Красным лезвием, прорывающим его иллюзию, она скользнула в центр. Вслед за ней тянулся лоскут чистого неба и струя свежего воздуха, которые расходились все шире, смывая остатки видения. Таля заколотила крупная дрожь. Теперь он не держал меня, а напротив, держался сам, с трудом стоя на ногах, но подошедшую мать встретил прямым взглядом и даже попытался иронично улыбнуться.
Она залепелила ему пощечину. Вместе со звонким звуком спали последние ошметки иллюзии, и все вокруг разом заговорили - облегченно, возмущенно, с яростью. В этом гуле, слова тихо произнесённые Сайлим, были слышны только нам.

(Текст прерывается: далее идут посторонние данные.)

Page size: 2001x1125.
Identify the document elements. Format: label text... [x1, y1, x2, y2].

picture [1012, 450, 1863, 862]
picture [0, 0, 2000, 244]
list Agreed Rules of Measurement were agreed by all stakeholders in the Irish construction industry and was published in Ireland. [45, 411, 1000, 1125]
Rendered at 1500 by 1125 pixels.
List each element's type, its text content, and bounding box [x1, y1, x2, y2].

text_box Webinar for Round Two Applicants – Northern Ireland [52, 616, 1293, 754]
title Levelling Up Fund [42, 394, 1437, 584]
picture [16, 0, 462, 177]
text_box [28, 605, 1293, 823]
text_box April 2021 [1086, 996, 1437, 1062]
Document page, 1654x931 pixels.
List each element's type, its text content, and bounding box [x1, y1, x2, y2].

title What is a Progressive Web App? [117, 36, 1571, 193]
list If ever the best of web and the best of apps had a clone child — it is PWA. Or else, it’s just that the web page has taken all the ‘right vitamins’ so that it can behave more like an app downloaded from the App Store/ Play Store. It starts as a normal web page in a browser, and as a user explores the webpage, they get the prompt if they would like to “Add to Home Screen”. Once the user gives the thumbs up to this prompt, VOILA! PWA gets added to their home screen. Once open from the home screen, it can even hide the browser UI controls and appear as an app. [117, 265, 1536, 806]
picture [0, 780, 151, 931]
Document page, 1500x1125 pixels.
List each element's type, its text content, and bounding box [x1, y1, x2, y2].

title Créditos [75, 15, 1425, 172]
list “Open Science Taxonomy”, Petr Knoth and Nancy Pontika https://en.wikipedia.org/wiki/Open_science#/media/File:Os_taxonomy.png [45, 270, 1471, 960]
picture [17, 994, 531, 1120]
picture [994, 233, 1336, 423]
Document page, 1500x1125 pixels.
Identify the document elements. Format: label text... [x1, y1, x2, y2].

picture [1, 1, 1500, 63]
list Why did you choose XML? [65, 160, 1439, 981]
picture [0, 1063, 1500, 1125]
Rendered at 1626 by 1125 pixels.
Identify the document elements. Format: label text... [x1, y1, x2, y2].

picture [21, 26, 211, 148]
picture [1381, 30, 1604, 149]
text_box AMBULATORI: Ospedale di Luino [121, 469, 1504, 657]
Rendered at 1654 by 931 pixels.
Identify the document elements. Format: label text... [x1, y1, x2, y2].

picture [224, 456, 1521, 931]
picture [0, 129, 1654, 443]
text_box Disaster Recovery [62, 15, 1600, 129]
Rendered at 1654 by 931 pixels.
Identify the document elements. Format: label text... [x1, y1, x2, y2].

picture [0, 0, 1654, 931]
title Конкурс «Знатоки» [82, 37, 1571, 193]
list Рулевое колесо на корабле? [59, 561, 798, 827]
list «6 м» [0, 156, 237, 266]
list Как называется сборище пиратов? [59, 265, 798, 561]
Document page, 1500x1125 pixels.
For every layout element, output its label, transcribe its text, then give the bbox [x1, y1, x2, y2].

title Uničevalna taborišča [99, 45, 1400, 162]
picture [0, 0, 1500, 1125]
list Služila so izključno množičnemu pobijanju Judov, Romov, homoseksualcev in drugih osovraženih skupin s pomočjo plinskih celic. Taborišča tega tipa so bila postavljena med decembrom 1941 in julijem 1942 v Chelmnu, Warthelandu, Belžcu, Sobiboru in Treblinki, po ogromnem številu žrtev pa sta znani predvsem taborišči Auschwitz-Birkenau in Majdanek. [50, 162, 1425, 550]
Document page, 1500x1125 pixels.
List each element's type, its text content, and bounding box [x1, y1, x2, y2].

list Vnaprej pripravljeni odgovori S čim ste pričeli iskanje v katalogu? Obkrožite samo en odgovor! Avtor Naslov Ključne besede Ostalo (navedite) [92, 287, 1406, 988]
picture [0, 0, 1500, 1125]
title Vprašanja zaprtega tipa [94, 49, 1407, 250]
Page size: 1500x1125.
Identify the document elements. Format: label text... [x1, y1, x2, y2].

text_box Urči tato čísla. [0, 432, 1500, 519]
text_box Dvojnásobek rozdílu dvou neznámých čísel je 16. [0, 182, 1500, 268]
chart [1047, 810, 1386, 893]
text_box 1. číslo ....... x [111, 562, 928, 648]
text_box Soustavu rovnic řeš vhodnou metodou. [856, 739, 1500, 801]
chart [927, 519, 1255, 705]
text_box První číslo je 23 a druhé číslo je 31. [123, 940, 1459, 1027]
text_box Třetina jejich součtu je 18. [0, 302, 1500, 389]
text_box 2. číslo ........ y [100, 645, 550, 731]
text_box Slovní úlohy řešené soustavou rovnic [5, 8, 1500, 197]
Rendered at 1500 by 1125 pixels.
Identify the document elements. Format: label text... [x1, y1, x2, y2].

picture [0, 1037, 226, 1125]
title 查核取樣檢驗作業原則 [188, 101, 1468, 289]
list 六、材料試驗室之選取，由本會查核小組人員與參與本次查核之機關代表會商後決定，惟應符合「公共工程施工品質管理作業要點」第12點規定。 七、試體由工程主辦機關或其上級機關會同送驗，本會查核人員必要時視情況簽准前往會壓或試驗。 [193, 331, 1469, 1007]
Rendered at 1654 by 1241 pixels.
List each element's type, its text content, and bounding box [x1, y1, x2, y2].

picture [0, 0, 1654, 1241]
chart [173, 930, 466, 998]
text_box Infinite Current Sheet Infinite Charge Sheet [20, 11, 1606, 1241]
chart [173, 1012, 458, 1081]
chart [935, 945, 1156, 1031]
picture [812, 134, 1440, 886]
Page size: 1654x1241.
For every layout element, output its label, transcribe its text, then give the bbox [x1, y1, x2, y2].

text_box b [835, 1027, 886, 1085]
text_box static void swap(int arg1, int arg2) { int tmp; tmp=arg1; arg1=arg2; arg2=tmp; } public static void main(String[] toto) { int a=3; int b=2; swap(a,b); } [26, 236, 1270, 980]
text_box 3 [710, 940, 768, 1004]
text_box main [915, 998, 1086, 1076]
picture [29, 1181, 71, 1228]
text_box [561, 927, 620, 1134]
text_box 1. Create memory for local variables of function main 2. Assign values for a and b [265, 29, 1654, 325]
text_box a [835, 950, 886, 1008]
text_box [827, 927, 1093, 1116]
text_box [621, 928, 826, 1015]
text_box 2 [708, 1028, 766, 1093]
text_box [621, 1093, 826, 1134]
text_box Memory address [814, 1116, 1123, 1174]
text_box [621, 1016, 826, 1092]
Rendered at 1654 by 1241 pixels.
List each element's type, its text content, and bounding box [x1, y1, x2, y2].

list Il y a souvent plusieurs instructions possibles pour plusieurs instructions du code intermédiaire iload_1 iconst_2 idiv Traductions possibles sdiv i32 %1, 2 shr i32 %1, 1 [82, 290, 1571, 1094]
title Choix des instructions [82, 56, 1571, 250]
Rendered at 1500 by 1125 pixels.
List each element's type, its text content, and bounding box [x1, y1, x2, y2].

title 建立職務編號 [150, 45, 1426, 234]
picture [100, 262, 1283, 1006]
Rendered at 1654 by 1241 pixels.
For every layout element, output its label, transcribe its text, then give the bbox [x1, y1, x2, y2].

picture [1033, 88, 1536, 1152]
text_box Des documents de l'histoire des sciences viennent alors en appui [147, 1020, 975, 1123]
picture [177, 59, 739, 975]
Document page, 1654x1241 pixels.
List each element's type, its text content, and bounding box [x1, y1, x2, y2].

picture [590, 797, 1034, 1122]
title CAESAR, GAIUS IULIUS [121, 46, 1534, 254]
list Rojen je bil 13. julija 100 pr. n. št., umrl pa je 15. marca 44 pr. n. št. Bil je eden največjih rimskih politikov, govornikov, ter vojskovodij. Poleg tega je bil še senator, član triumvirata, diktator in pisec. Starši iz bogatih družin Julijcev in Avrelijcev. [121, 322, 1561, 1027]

- Это выходка, мальчишка, переходит все границы!
Таль же, напротив, постарался ответить ей громко, чтобы быть услышанным как можно большим числом людей:
- Что вы, мама, какая выходка? Разве этот бал не приурочен к годовщине исхода с Сель? Мне просто захотелось напомнить о том, от чего мы бежали. Кажется, память моего народа оказалась слишком короткой и они начали забывать детали.
Ноздри принцессы гневно раздувались. Она явно с трудом сдерживалась, чтобы не вмазать ему еще раз, не желая потерять лицо.
- Прочь, щенок! Твое счастье, если я не увижу тебя до конца праздника. А потом у нас состоится очень серьезный разговор.
Он шутливо поклонился, отчего чуть не нырнул головой вниз. Я вовремя удержала его от позорного падения.
Когда мы уходили, люди и гельма расступались перед нами с кривящимися от негодования лицами и чуть ли не плевали под ноги. Эх, спасибо тебе, милый Таль, за ни с чем не сравнимые минуты, когда ощущаешь себя средоточием всеобщей ненависти и презрения…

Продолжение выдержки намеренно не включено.